Samuel asintió levemente:
—Sí, recuerdo todo.
Fiona ya no pudo contenerse y rompió a llorar.
Emiliano tenía razón, el accidente había servido como un detonante.
Él le había dicho que no perdiera la esperanza, que tal vez al despertar recuperaría sus recuerdos.
Ella solo lo había intentado, haciéndole acupuntura todo este tiempo con la esperanza de que algún día despertara.
Y por fin, su deseo se había cumplido.
Al ver sus lágrimas, el hombre extendió la mano instintivamente para limpiarle las mejillas.
Pero Fiona se lanzó a sus brazos, llorando sin consuelo:
—Pensé que nunca más despertarías...
La mano del hombre acarició suavemente su espalda, con una mirada llena de ternura.
Le susurró para calmarla:
—¿Cómo no iba a despertar?
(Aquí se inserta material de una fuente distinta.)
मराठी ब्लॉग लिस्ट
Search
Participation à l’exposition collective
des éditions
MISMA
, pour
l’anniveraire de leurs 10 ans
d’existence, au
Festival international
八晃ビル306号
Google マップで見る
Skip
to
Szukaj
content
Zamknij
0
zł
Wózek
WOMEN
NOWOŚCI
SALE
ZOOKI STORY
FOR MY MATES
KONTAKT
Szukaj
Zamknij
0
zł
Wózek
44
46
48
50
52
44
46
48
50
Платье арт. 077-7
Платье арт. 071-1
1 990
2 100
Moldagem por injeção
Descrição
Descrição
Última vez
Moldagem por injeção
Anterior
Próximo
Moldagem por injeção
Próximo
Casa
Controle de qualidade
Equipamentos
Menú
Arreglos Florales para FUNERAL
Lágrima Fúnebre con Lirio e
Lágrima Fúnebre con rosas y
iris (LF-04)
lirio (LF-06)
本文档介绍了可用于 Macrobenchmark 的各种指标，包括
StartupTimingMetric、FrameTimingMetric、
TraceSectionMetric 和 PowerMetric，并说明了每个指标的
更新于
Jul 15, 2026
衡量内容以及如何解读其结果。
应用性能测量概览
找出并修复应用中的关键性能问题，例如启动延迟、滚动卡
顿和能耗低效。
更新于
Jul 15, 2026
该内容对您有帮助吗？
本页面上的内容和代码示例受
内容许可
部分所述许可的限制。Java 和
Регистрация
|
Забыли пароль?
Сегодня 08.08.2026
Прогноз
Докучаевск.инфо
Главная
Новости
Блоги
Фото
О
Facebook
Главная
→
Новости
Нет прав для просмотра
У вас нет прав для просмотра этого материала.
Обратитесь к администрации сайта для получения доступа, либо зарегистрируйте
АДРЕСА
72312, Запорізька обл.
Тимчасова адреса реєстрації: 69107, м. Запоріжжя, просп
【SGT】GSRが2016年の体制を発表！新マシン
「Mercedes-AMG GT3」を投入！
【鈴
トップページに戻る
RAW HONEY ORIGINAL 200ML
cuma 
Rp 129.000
Te amo demasiado, no podría dejarte sola.
Al escuchar sus palabras, Fiona sintió una calidez inmensa en el pecho.
Una fuerte sensación de felicidad la invadió de golpe.
Después de calmarse un poco, Fiona se secó las lágrimas y se sentó al borde de la cama.
Preguntó en voz baja:
—¿El doctor ya sabe cómo estás?
—Vino a verme, dijo que ya no hay mayor problema.
—Qué bueno.
El corazón de Fiona, que había estado en un hilo, por fin descansó.
—¿Estuve dormido mucho tiempo?
—Más de dos meses —dijo Fiona tomándole la mano, con un tono cada vez más dulce—. Todos los días te hice acupuntura, esperando a cada momento que despertaras.